- Key visual for the series
- Also known as: Sgt. Frog☆
- ケロロ軍曹☆
- Based on: Sgt. Frog by Mine Yoshizaki
- Developed by: Toshimitsu Takeuchi [ja]
- Directed by: Nobuhiro Kondo [ja] (chief); Akihiko Sano;
- Voices of: Makoto Koichi; Rika Nagae; Toshiki Masuda; Kōsuke Echigoya [ja]; Satoshi Inomata [ja]; Yuki Sakakibara; Minori Fujidera; Sumire Morohoshi; Hiiro Ishibashi; Koko [ja];
- Music by: Kan Sawada
- Country of origin: Japan
- Original language: Japanese

Production
- Animator: BN Pictures
- Editor: Daisuke Imai

Original release
- Network: TXN (TV Tokyo)

Related

Keroro Gunsō☆ Hachamecha TV Shō ~Shōkin Getto dai sakusen dearimasu!~
- Developer: Rengame
- Publisher: Rengame
- Platform: Nintendo Switch, Windows
- Released: JP: December 2026;

= Sgt. Frog (2026 TV series) =

Japanese anime television series

Sgt. Frog☆ (ケロロ軍曹☆, Keroro Gunsō☆) is an upcoming Japanese comedy anime television series based on the manga series Sgt. Frog by Mine Yoshizaki, serving as the third television installment in the Sgt. Frog series, following the 2004 anime television series and the 2014 short anime series, Keroro respectively. Produced by BN Pictures, the series will air on TV Tokyo and its TXN affiliates starting on October 3, 2026.

==Voice cast==

| Character | Voice actor |
|---|---|
| Sergeant Keroro | Makoto Koichi |
| Private Second Class Tamama | Rika Nagae |
| Corporal Giroro | Toshiki Masuda |
| Sergeant Major Kululu | Kōsuke Echigoya [ja] |
| Lance Corporal Dororo | Satoshi Inomata [ja] |
| Fuyuki Hinata | Yuki Sakakihara |
| Natsumi Hinata | Minori Fujidera |
| Momoka Nishizawa | Sumire Morohoshi |
| Mutsumi Hōjō | Hiiro Ishibashi |
| Koyuki Azumaya | Koko [ja] |

==Production and release==
On December 23, 2025, it was announced that a new Sgt. Frog television anime series, set to feature an entirely new voice cast, was to release in Q4 2026.
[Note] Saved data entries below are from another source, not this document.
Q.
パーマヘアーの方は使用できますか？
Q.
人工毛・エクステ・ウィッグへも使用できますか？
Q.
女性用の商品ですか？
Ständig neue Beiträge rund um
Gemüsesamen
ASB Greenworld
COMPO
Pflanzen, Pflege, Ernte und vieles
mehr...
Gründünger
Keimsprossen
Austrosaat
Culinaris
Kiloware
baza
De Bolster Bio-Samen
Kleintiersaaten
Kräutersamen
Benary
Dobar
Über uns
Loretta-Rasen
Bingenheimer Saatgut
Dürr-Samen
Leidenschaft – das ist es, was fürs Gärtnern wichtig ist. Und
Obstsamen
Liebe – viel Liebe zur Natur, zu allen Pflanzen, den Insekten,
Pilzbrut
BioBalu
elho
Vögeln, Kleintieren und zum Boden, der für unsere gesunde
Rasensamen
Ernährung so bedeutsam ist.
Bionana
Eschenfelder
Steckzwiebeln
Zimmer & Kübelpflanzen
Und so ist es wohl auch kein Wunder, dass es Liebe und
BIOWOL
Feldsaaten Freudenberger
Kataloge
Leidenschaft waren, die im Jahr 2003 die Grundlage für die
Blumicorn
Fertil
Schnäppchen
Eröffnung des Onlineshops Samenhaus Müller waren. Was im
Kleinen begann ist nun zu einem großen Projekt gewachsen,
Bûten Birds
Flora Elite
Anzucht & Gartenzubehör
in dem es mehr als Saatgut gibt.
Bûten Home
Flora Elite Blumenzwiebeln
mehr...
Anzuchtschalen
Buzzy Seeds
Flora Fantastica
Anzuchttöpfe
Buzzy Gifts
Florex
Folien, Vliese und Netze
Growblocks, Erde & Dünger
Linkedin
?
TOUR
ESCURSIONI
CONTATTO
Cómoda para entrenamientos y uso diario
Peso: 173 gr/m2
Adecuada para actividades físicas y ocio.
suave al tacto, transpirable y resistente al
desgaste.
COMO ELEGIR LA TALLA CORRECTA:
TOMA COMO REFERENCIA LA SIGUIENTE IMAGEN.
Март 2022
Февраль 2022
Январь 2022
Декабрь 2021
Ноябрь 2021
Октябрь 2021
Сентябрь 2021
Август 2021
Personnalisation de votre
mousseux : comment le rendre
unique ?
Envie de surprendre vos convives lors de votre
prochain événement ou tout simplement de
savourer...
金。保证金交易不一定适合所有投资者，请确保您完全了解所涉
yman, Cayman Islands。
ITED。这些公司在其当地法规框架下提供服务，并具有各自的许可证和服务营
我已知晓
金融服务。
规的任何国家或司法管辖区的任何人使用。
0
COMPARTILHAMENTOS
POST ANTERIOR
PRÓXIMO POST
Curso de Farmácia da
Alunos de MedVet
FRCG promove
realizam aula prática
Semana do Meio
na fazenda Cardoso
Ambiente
On September 7, 2026, a trailer was streamed worldwide on the series' official YouTube channel, featuring the series' staff and the voice actors for Keroro, Tamama, Giroro, Kululu, and Dororo, with key visuals and a slated premiere date of October 3, 2026 on TV Tokyo and its affiliates also unveiled.
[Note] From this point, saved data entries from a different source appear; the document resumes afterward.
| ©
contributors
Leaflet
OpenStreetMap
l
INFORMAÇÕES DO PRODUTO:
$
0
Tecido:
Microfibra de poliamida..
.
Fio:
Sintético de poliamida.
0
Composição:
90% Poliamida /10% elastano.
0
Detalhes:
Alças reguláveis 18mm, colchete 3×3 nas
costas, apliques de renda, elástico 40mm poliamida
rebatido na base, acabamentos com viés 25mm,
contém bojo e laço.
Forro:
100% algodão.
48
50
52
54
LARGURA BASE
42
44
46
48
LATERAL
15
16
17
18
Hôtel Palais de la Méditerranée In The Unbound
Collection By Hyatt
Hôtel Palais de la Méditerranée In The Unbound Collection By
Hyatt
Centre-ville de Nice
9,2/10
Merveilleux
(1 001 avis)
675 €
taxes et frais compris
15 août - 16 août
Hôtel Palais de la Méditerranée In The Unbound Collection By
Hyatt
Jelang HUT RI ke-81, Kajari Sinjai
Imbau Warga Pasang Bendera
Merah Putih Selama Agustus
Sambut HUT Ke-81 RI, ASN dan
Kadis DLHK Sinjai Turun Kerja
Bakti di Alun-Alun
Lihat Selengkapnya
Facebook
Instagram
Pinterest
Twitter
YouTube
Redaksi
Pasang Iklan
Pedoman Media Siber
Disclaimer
Produced by BN Pictures with Bridge and Aisle handling production assistance, the series was directed by Akihiko Sano with Nobuhiro Kondo serving as chief director with series composition by Toshimitsu Takeuchi, characters designed by Hatsue Nakayama, and music composed by Kan Sawada, who composed the 2004 series' opening theme Kero! to March. Another trailer streamed worldwide on September 14, 2026. The opening theme song is "Kirai nochi Suki!" (キライのちスキ！), performed by Ano, and the ending theme song is "Himitsu no Panorama" (秘密のパノラマ), performed by Purple Bubble.
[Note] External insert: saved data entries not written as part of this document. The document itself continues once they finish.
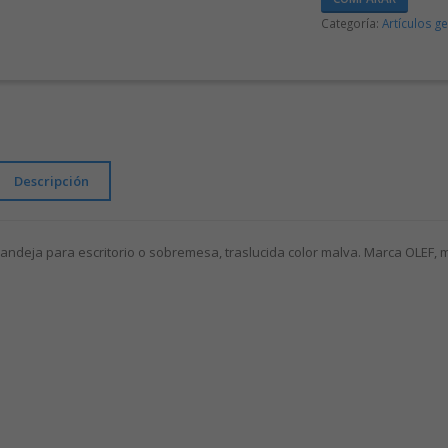
Categoría:
Artículos g
Descripción
andeja para escritorio o sobremesa, traslucida color malva. Marca OLEF,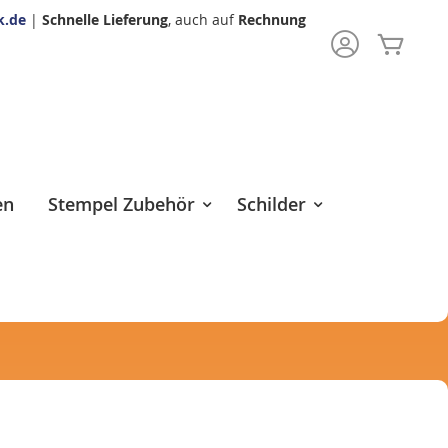
k.de
|
Schnelle Lieferung
, auch auf
Rechnung
Mein 
rch
en
Stempel Zubehör
Schilder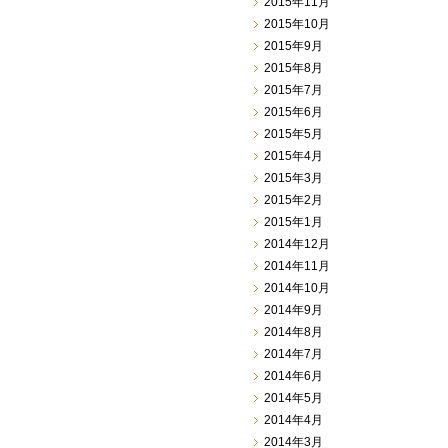
2015年11月
2015年10月
2015年9月
2015年8月
2015年7月
2015年6月
2015年5月
2015年4月
2015年3月
2015年2月
2015年1月
2014年12月
2014年11月
2014年10月
2014年9月
2014年8月
2014年7月
2014年6月
2014年5月
2014年4月
2014年3月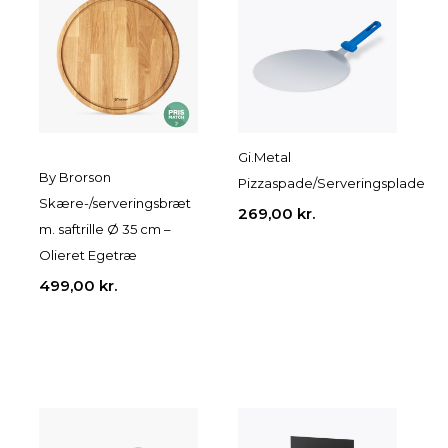
Gi.Metal
By Brorson
Pizzaspade/Serveringsplade
Skære-/serveringsbræt
269,00
kr.
m. saftrille Ø 35 cm –
Olieret Egetræ
499,00
kr.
Prior to the start of the series' broadcast, a preview screening of the first two episodes of the series was held at the United Cinemas Toyosu on September 26, 2026, with the voice actors of the Keroro Platoon making an appearance.

==Media==
===Video game===
A video game based on the series, Keroro Gunsō☆ Hachamecha TV Shō ~Shōkin Getto dai sakusen dearimasu!~ (ケロロ軍曹☆ ハチャメチャTVショー　～賞金ゲット大作戦であります！～), developed and published by Rengame is scheduled to be released for the Nintendo Switch and Windows in December 2026.